Die ehemalige Polizeipsychologin hatte manchmal einen etwas flachen Humor. Dennoch schadete er der Stimmung nicht, sondern trug ganz im Gegenteil zum Small Talk der folgenden Minuten nicht unwesentlich bei. Der ansonsten eher schweigsame Senator sprach so mit ihnen über sein geplantes Weihnachtsessen mit der Familie, die Anschaffung von neuen Winterreifen und den Austausch seiner Heizung.
Die anderen Gäste waren nicht weniger redselig, und man konnte durchaus sagen, dass die rustikale Bar gut besetzt war. Auffällig war allerdings, dass die Weihnachtsdeko eher dürftig ausfiel. Die üblichen Weihnachtslieder hörte man hier auch nicht.
Der indianische Barkeeper waltete hinter dem Tresen seines Amtes. Er hatte einen langen Haarschopf, ein bronzefarbenes Gesicht und sah aus, als hätte er in einer anderen Zeit durchaus mit Sitting Bull und Crazy Horse aufs Pferd steigen können.
In der geräumigen Bar mit dunklen Möbeln herrschte ein stetiges Stimmengewirr, das so konstant war, als ob es niemals enden würde.

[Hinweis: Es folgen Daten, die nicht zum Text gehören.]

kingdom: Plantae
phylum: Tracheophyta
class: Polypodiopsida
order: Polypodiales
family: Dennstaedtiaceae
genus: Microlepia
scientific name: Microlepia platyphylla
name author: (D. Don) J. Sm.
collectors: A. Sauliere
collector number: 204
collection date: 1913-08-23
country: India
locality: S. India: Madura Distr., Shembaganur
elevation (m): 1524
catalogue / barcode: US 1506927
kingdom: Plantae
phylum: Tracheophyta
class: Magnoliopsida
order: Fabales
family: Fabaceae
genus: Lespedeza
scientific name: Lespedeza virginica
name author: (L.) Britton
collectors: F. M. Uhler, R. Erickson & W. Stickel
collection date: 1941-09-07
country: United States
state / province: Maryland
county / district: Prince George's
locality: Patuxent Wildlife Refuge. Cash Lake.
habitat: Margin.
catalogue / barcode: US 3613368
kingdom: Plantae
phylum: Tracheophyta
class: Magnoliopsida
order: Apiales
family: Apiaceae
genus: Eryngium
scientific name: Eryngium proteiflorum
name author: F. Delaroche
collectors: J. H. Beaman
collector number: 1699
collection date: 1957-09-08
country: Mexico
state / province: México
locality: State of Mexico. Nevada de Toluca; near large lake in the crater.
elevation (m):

Campbells Leibwächter hielten sich dezent im Hintergrund. Cliff entdeckte zwei kräftige Männer in teuren Anzügen. Ob es noch einen weiteren gab, wusste er nicht.
Der Senator trug diesmal legere Freizeitkleidung. Jeans, Boots und eine Schnürsenkel-Krawatte am gemusterten Hemd. Dies war schon auffällig, da er sonst immer vornehm mit Anzug und Krawatte bekleidet war.
Campbell war mindestens Ende vierzig und hatte silbergraues, akkurat gescheiteltes Haar. Er war ein Vollblutpolitiker, ein Mann mit besonderen Fähigkeiten und einer ebenso großen Verantwortung. Überdies war er für Geheimprojekte zuständig, die der Öffentlichkeit zumeist entgingen.
Cliff Conroy wiederum war Mitte dreißig, leger gekleidet, dunkelhaarig, schlank, groß, mit grauen Augen und einer leicht schiefen Nase. Sie war ihm mal in der Collegezeit beim Sport gebrochen worden.
Judy Sabitha Davenport war etwas jünger als ihr Partner, einen halben Kopf kleiner und man sah ihr deutlich die arabischen Wurzeln an. Ebenso markant waren ihre langen, fast pechschwarzen Haare, die dunklen Augen und der etwas dunklere Teint im Vergleich zur Durchschnittsamerikanerin.
Beide waren sie US-Bundesmarshals für besonders paranormale Fälle. Ein gut eingespieltes Team, das nun schon seit mehr als einem Jahr von Tatort zu Tatort hetzte. Sie hatten vorher völlig andere Berufe gehabt, waren dann jedoch mit der Materie in Kontakt gekommen, der sie sich jetzt mit Hingabe widmeten.
Sie hatten schon mit allerhand Übersinnlichem zu tun gehabt und sogar ein UFO aus nächster Nähe gesehen. Cliff und Judy wussten daher, dass es sich bei Paranormalem häufig keineswegs um Gerüchte oder Spinnereien handelte. Bei ihrem letzten Fall hatten sie sich mit einem Bigfoot-Phänomen in Kanada beschäftigt*.
Senator Campbell bat sie jetzt in eine Suite im ersten Stock des feudalen Rushmore Hotels. Seine drei Leibwächter begleiteten ihn. Dazu gehörte auch eine sportlich aussehende Blondine mit Rock und Bluse. Die Weste, die sie über der letzteren trug, war unter der linken Achsel ausgebeult. Dort steckte ein Schießeisen. Mit wachsamem Blick, ein Stück hinter den beiden männlichen Bodyguards gehend, musterte die Frau die Umgebung.